> _Instruction_:
Count the lines in the records below that contain the string "форматі", treating uppercase and lowercase as different. Reply with the number alone.

Collection entries:

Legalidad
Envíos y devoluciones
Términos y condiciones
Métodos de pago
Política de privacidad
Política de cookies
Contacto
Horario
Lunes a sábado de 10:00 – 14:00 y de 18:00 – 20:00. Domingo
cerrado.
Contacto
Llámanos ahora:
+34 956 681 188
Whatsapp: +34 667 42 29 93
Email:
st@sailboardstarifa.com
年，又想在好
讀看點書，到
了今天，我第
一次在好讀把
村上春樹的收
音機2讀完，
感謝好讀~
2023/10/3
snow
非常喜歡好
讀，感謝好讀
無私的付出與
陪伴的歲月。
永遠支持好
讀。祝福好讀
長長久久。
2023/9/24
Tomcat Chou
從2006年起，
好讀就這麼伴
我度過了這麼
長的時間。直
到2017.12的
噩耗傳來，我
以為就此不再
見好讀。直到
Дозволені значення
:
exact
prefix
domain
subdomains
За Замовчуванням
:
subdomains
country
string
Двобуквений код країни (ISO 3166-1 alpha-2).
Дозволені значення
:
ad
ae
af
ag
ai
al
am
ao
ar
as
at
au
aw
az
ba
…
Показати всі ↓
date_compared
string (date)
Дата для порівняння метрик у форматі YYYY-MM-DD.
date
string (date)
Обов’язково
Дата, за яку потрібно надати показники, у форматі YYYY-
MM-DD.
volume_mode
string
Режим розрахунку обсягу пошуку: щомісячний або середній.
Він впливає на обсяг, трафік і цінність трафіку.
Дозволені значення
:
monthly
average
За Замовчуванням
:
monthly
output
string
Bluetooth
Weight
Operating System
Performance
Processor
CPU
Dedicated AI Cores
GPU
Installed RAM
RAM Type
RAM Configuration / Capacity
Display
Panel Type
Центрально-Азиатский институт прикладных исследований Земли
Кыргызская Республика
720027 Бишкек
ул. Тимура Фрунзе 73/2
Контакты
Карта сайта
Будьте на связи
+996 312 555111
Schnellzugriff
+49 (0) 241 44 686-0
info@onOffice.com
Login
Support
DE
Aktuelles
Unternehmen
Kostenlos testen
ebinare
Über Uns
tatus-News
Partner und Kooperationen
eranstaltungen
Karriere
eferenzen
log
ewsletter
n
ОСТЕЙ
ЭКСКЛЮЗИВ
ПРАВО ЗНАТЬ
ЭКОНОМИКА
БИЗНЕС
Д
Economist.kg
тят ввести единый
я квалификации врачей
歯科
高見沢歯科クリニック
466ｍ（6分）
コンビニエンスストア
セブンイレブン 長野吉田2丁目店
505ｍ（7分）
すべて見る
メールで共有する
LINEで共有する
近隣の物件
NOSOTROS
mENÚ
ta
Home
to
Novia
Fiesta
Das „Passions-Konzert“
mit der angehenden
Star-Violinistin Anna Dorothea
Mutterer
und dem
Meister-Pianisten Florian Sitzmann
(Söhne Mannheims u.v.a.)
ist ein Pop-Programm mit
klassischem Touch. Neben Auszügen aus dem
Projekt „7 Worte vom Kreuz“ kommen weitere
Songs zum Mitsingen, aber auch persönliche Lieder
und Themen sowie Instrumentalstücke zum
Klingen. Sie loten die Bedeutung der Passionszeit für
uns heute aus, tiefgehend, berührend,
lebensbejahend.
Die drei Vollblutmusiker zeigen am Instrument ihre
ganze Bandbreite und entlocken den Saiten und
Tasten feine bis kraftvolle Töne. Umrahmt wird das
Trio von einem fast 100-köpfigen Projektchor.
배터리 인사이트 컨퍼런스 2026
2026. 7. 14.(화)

> _Result_:
2